→ **CONSIGNES DE TRAVAIL**
Recopiez le passage de l'historique de Woippy depuis « HISTOIRE DE WOIPPY » jusqu'à « âge du fer. » inclus, en y changeant « Wapus » en « Vapus ».

=== TEXTE À EXAMINER ===

HISTOIRE DE WOIPPY - PETIT HISTORIQUE

La fondation de WOIPPY remonte probablement à l’époque gallo-romaine, autour d’un domaine agricole (villa) situé le long de la voie Metz-Trèves, et dont les spécialistes de la toponymie pensent qu’il appartenait à un propriétaire du nom de Wapus. La première mention écrite du nom figure dans un bref du pape Calixte II daté de 1123, orthographié Guapéio. Mais pendant longtemps on ignorait à quand y remontait la présence humaine : c’est désormais chose faite, grâce aux fouilles archéologiques menées sur le ban de la commune à l’automne 2007 par le Pôle d’archéologie préventive de la CA2M, sur le projet de ZAC des Côteaux (2,9 hectares). Ces fouilles ont permis de faire découvrir des traces d’activités humaines datant du néolithique et du Premier âge du fer.


Sondages archéologiques sur la ZAC des Côteaux

Précisons d’abord que la commune de Woippy possède un environnement archéologique riche, dont les vestiges s’étendent des périodes protohistoriques au Moyen Âge : âge du Bronze final, c’est-à-dire du XIIe au IXe s. av.J-C. (route de Thionville et lieu-dit Saint-Vincent), Premier âge du Fer ou Hallstatt, soit VIIIe-VIIe s. av.J-C. (Barreau de La Maxe et Grandes Tapes), Second âge du Fer ou La Tène, c’est-à-dire à partir du VIe s. av.J-C. (nécropole de Saint-Vincent et Bellevue), époque gallo-romaine (vestige d’une villa à Saint-Vincent), époque mérovingienne (Grandes Tapes). Cependant, trois occupations humaines antérieures aux périodes protohistoriques ont été identifiées sur le site de la ZAC des Côteaux, ce qu’attestent trois outils taillés dans des galets de quartzite de la Moselle, dont un racloir, datés du Moustérien (– 50 000 ans), des outils agricoles de l’époque du Rubané (début du Néolithique, – 5300 à – 4900) et des du Néolithique moyen (– 4400 à – 4300).

=== DONNÉES À EXAMINER ===

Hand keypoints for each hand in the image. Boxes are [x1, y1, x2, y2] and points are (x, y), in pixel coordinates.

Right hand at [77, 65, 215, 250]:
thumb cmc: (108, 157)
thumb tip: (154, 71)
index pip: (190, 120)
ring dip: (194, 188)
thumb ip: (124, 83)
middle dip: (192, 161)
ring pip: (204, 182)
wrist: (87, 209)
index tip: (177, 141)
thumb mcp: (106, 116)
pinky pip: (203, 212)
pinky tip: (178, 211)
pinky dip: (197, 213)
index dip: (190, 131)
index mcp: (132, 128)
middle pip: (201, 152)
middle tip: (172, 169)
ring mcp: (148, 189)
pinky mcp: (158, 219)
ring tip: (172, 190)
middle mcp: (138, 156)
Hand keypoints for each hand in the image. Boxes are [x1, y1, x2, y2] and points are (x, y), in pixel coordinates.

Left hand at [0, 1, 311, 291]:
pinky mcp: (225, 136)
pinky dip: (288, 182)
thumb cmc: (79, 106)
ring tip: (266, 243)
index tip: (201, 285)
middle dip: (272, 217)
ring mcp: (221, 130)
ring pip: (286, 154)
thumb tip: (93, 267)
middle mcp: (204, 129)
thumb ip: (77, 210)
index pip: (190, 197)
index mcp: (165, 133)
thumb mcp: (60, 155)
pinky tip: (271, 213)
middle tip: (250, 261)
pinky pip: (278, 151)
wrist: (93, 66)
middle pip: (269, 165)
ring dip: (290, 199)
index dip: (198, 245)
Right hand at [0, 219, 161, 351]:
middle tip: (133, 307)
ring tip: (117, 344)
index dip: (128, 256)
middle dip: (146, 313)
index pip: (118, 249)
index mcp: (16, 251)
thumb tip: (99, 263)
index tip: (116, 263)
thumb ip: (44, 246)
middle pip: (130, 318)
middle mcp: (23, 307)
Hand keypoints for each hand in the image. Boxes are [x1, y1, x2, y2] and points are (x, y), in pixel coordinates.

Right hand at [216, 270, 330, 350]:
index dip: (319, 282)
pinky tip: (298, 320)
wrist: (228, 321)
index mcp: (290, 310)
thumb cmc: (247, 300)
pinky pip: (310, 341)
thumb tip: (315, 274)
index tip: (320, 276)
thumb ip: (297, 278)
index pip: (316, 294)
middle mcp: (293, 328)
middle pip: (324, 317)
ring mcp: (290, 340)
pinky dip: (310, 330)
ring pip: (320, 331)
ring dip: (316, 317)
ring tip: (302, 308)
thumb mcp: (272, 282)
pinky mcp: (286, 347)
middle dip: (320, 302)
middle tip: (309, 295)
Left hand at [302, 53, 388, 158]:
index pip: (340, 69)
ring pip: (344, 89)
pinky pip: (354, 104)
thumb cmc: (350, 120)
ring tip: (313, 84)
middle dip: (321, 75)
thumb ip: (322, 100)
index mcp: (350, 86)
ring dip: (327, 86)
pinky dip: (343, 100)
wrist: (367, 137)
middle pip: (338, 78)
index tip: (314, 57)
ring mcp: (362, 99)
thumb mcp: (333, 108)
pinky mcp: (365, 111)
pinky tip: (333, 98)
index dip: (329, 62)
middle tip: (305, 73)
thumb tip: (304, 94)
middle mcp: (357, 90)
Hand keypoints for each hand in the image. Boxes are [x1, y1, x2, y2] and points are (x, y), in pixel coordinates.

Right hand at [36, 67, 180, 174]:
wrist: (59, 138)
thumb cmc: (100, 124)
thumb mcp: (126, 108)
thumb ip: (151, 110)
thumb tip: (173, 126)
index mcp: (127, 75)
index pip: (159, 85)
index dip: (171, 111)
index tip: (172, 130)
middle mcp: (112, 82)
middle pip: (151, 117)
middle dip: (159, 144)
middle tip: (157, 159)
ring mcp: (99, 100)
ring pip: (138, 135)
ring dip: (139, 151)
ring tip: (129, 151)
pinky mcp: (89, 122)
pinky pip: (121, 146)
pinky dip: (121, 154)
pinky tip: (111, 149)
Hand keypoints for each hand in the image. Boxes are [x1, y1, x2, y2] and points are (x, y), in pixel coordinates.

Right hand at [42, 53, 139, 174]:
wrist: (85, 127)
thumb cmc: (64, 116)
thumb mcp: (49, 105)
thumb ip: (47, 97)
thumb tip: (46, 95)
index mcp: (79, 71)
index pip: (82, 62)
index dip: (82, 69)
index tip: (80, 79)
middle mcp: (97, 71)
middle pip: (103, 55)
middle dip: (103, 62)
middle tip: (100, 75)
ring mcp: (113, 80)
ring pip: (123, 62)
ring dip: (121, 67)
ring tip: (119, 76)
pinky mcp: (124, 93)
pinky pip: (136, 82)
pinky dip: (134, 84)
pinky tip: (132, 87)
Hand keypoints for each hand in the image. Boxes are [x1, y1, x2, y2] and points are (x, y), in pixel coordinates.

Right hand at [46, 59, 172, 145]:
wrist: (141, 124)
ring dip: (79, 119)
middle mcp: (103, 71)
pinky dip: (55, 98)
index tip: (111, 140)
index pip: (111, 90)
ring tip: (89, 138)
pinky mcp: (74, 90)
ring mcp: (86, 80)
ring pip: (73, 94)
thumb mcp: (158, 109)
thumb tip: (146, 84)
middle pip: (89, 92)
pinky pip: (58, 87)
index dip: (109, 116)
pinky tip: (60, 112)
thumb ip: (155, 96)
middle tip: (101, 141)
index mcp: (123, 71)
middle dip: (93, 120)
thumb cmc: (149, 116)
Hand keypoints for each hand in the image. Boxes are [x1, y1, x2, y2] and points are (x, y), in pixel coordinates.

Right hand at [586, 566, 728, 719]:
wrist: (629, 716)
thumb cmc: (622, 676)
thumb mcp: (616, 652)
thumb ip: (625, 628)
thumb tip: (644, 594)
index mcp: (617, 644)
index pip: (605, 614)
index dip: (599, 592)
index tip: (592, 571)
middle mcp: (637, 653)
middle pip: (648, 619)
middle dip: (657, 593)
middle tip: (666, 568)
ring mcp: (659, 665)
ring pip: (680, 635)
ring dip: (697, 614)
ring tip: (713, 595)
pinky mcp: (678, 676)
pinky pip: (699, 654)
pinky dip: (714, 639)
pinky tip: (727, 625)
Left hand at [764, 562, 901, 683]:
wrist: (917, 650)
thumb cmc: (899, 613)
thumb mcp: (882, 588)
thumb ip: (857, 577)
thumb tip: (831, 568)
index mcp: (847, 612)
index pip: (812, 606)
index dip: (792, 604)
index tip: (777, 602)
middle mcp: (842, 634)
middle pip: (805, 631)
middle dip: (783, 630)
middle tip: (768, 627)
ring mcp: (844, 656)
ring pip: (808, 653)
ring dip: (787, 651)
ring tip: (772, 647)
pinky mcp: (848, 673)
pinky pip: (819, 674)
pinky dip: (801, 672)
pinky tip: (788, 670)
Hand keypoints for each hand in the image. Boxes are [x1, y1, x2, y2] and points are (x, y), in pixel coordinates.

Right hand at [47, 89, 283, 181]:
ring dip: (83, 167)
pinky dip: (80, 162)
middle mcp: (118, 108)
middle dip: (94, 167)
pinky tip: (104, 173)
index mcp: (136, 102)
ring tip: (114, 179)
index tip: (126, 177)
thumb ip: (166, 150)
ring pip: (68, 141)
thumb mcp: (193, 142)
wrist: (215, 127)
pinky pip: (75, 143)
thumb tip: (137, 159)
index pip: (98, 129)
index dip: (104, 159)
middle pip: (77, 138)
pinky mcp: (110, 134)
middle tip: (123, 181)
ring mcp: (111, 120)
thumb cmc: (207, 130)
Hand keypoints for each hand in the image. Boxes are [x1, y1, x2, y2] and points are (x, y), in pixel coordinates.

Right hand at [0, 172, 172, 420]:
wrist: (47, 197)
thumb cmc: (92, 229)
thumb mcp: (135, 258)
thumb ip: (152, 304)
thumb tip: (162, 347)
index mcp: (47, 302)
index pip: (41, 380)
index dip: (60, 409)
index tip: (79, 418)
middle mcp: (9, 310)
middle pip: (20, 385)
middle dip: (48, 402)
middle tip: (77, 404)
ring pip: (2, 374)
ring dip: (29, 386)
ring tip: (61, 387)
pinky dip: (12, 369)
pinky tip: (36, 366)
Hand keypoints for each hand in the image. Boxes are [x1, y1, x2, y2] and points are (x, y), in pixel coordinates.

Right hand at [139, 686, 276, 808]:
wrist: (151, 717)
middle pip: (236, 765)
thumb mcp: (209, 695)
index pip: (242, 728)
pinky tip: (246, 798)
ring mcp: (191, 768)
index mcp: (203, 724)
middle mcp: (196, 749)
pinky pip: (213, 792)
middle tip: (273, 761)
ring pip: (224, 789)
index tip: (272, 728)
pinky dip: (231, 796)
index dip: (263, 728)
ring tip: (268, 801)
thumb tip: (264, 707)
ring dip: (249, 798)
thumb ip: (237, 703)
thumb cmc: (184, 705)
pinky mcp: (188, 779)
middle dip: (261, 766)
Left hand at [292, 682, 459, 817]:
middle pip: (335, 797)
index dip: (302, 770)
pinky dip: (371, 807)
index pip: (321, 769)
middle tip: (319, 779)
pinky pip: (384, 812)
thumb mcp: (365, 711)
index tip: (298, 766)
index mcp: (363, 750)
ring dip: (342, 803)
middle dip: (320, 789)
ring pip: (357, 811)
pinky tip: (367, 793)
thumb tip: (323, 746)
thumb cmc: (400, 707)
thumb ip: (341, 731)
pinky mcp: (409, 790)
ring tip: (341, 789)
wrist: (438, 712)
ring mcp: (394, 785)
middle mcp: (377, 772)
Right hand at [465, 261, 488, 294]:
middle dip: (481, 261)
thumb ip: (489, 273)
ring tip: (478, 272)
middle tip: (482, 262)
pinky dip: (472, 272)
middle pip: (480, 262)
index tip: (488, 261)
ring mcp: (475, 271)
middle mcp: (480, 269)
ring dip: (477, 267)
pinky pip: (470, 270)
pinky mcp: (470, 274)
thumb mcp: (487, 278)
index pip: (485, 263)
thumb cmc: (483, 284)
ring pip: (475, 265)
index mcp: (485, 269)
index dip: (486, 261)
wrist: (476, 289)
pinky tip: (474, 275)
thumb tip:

===

→ **ZONE DE RÉPONSE**
HISTOIRE DE WOIPPY - PETIT HISTORIQUE

La fondation de WOIPPY remonte probablement à l’époque gallo-romaine, autour d’un domaine agricole (villa) situé le long de la voie Metz-Trèves, et dont les spécialistes de la toponymie pensent qu’il appartenait à un propriétaire du nom de Vapus. La première mention écrite du nom figure dans un bref du pape Calixte II daté de 1123, orthographié Guapéio. Mais pendant longtemps on ignorait à quand y remontait la présence humaine : c’est désormais chose faite, grâce aux fouilles archéologiques menées sur le ban de la commune à l’automne 2007 par le Pôle d’archéologie préventive de la CA2M, sur le projet de ZAC des Côteaux (2,9 hectares). Ces fouilles ont permis de faire découvrir des traces d’activités humaines datant du néolithique et du Premier âge du fer.